§ ABOUT THIS TASK: Report how many lines in the data include the string "mismo", and add nothing else.

§ DATASET RECORDS:
--------------------

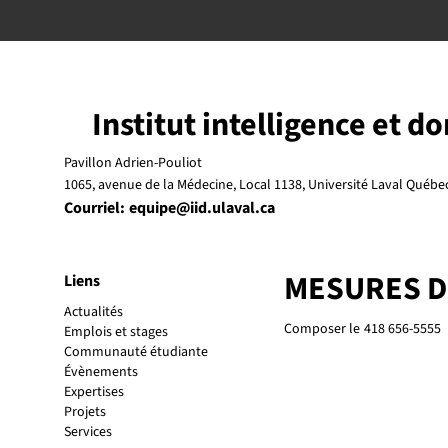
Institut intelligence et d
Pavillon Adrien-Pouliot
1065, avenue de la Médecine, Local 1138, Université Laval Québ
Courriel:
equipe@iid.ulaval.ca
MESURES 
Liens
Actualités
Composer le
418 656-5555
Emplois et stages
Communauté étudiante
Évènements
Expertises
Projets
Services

--------------------

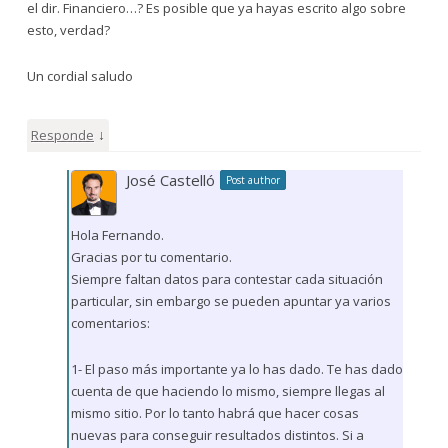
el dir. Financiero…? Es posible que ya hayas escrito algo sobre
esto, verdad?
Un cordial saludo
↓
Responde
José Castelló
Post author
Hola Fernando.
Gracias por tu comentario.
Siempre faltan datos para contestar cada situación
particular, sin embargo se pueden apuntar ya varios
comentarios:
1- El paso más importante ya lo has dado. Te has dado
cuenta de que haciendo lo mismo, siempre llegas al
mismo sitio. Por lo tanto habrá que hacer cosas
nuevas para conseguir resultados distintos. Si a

--------------------

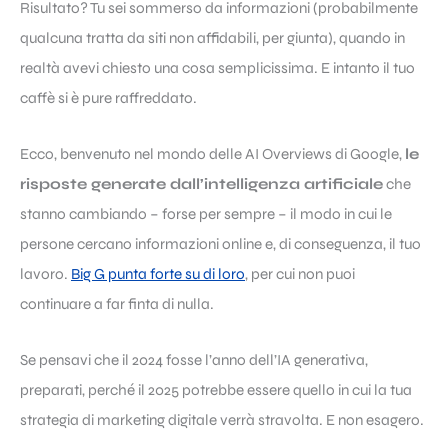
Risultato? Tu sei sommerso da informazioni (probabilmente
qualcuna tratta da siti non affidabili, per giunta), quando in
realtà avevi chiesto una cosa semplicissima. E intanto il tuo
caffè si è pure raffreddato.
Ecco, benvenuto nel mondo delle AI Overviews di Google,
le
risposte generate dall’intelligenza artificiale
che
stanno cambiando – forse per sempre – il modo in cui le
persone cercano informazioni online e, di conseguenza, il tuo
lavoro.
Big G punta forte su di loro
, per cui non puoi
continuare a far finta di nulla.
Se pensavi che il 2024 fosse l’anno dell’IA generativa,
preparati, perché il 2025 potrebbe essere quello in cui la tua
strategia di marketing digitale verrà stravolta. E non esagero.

--------------------

§ EXPECTED OUTPUT: 2